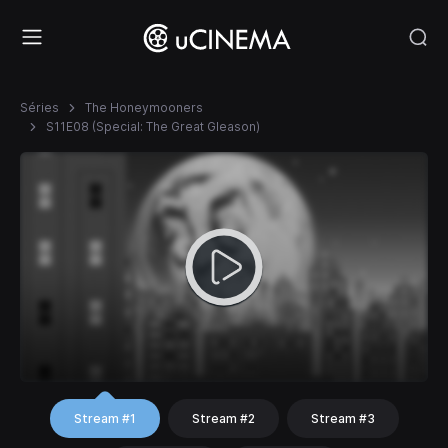
Séries
The Honeymooners
S11E08 (Special: The Great Gleason)
Stream #1
Stream #2
Stream #3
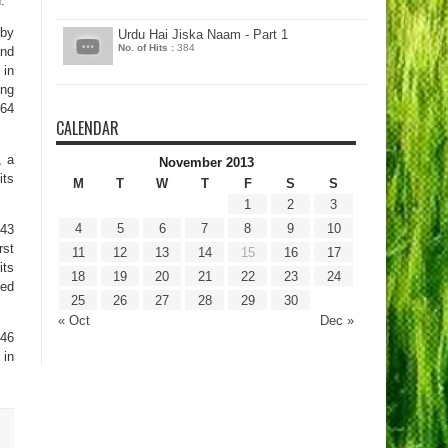
.
 by
Urdu Hai Jiska Naam - Part 1
No. of Hits :
384
and
 in
ing
864
CALENDAR
, a
November 2013
its
M
T
W
T
F
S
S
1
2
3
4
5
6
7
8
9
10
243
rst
11
12
13
14
15
16
17
its
18
19
20
21
22
23
24
ted
25
26
27
28
29
30
« Oct
Dec »
546
 in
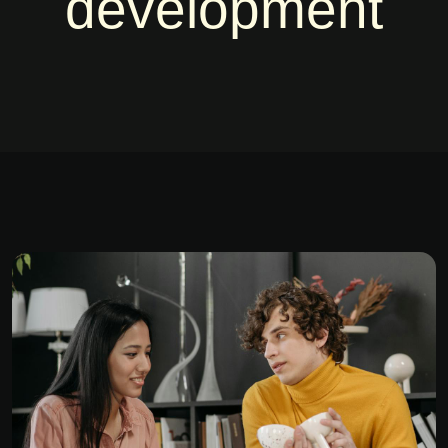
development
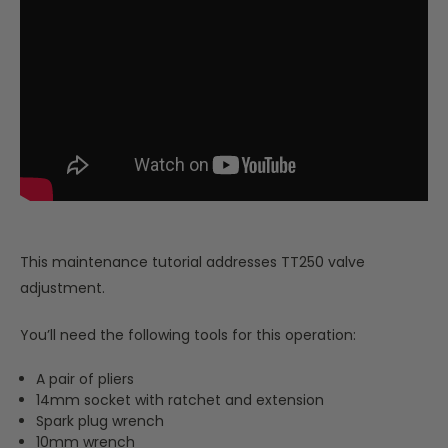
This maintenance tutorial addresses TT250 valve
adjustment.
You’ll need the following tools for this operation:
A pair of pliers
14mm socket with ratchet and extension
Spark plug wrench
10mm wrench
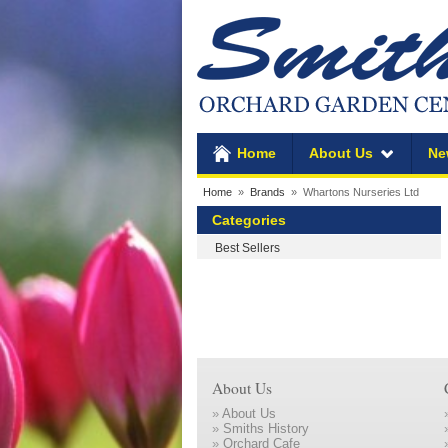
Home
About Us
Ne
Home
»
Brands
» Whartons Nurseries Ltd
Categories
Best Sellers
About Us
»
About Us
»
Smiths History
»
Orchard Cafe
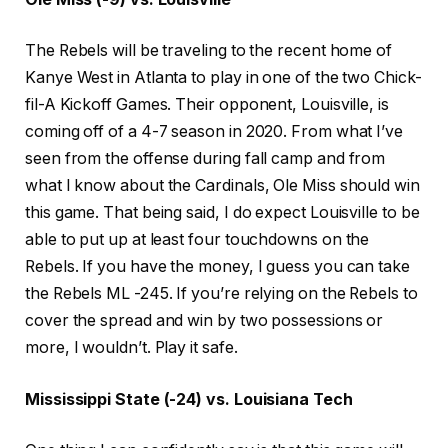
The Rebels will be traveling to the recent home of
Kanye West in Atlanta to play in one of the two Chick-
fil-A Kickoff Games. Their opponent, Louisville, is
coming off of a 4-7 season in 2020. From what I’ve
seen from the offense during fall camp and from
what I know about the Cardinals, Ole Miss should win
this game. That being said, I do expect Louisville to be
able to put up at least four touchdowns on the
Rebels. If you have the money, I guess you can take
the Rebels ML -245. If you’re relying on the Rebels to
cover the spread and win by two possessions or
more, I wouldn’t. Play it safe.
Mississippi State (-24) vs. Louisiana Tech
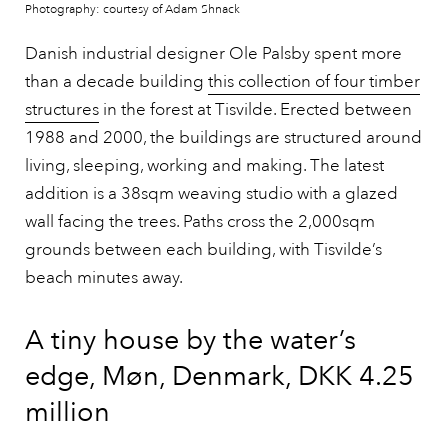
Photography: courtesy of Adam Shnack
Danish industrial designer Ole Palsby spent more
than a decade building
this collection of four timber
structures
in the forest at Tisvilde. Erected between
1988 and 2000, the buildings are structured around
living, sleeping, working and making. The latest
addition is a 38sqm weaving studio with a glazed
wall facing the trees. Paths cross the 2,000sqm
grounds between each building, with Tisvilde’s
beach minutes away.
A tiny house by the water’s
edge, Møn, Denmark, DKK 4.25
million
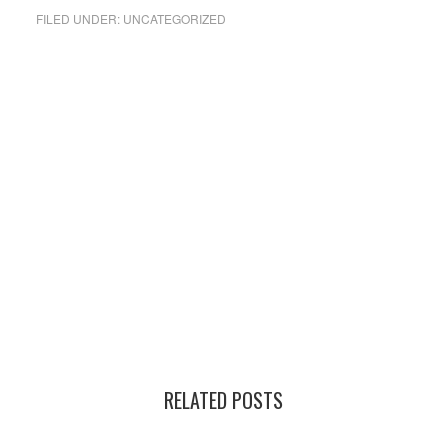
FILED UNDER:
UNCATEGORIZED
RELATED POSTS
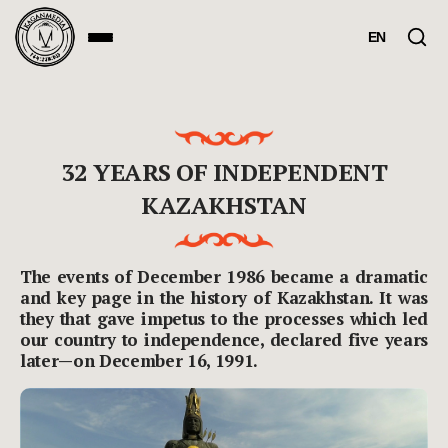
EN
32 YEARS OF INDEPENDENT
KAZAKHSTAN
The events of December 1986 became a dramatic
and key page in the history of Kazakhstan. It was
they that gave impetus to the processes which led
our country to independence, declared five years
later—on December 16, 1991.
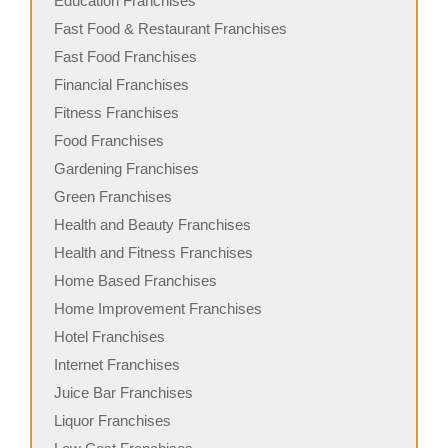
Education Franchises
Fast Food & Restaurant Franchises
Fast Food Franchises
Financial Franchises
Fitness Franchises
Food Franchises
Gardening Franchises
Green Franchises
Health and Beauty Franchises
Health and Fitness Franchises
Home Based Franchises
Home Improvement Franchises
Hotel Franchises
Internet Franchises
Juice Bar Franchises
Liquor Franchises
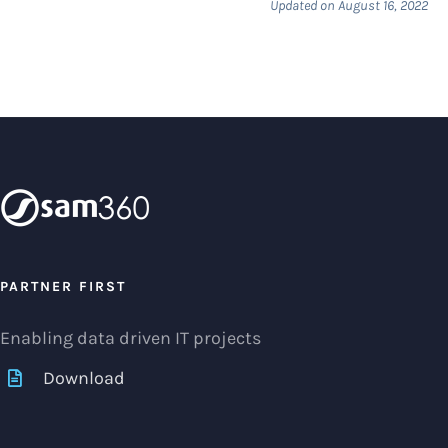
Updated on August 16, 2022
PARTNER FIRST
Enabling data driven IT projects
Download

____________

▶ _Action item_: Rewrite the lines above with every "Franchises" replaced by "Businesses", changing nothing else and omitting the pictures.

▶ _Answer to this task_:
Séries
The Honeymooners
S11E08 (Special: The Great Gleason)
Stream #1
Stream #2
Stream #3
.
 by
Urdu Hai Jiska Naam - Part 1
No. of Hits :
384
and
 in
ing
864
CALENDAR
, a
November 2013
its
M
T
W
T
F
S
S
1
2
3
4
5
6
7
8
9
10
243
rst
11
12
13
14
15
16
17
its
18
19
20
21
22
23
24
ted
25
26
27
28
29
30
« Oct
Dec »
546
 in
development
This maintenance tutorial addresses TT250 valve
adjustment.
You’ll need the following tools for this operation:
A pair of pliers
14mm socket with ratchet and extension
Spark plug wrench
10mm wrench
Home
About Us
Ne
Home
»
Brands
» Whartons Nurseries Ltd
Categories
Best Sellers
About Us
»
About Us
»
Smiths History
»
Orchard Cafe
The Rebels will be traveling to the recent home of
Kanye West in Atlanta to play in one of the two Chick-
fil-A Kickoff Games. Their opponent, Louisville, is
coming off of a 4-7 season in 2020. From what I’ve
seen from the offense during fall camp and from
what I know about the Cardinals, Ole Miss should win
this game. That being said, I do expect Louisville to be
able to put up at least four touchdowns on the
Rebels. If you have the money, I guess you can take
the Rebels ML -245. If you’re relying on the Rebels to
cover the spread and win by two possessions or
more, I wouldn’t. Play it safe.
Mississippi State (-24) vs. Louisiana Tech
Photography: courtesy of Adam Shnack
Danish industrial designer Ole Palsby spent more
than a decade building
this collection of four timber
structures
in the forest at Tisvilde. Erected between
1988 and 2000, the buildings are structured around
living, sleeping, working and making. The latest
addition is a 38sqm weaving studio with a glazed
wall facing the trees. Paths cross the 2,000sqm
grounds between each building, with Tisvilde’s
beach minutes away.
A tiny house by the water’s
edge, Møn, Denmark, DKK 4.25
million
FILED UNDER:
UNCATEGORIZED
RELATED POSTS
EN
32 YEARS OF INDEPENDENT
KAZAKHSTAN
The events of December 1986 became a dramatic
and key page in the history of Kazakhstan. It was
they that gave impetus to the processes which led
our country to independence, declared five years
later—on December 16, 1991.
Education Businesses
Fast Food & Restaurant Businesses
Fast Food Businesses
Financial Businesses
Fitness Businesses
Food Businesses
Gardening Businesses
Green Businesses
Health and Beauty Businesses
Health and Fitness Businesses
Home Based Businesses
Home Improvement Businesses
Hotel Businesses
Internet Businesses
Juice Bar Businesses
Liquor Businesses
Updated on August 16, 2022
PARTNER FIRST
Enabling data driven IT projects
Download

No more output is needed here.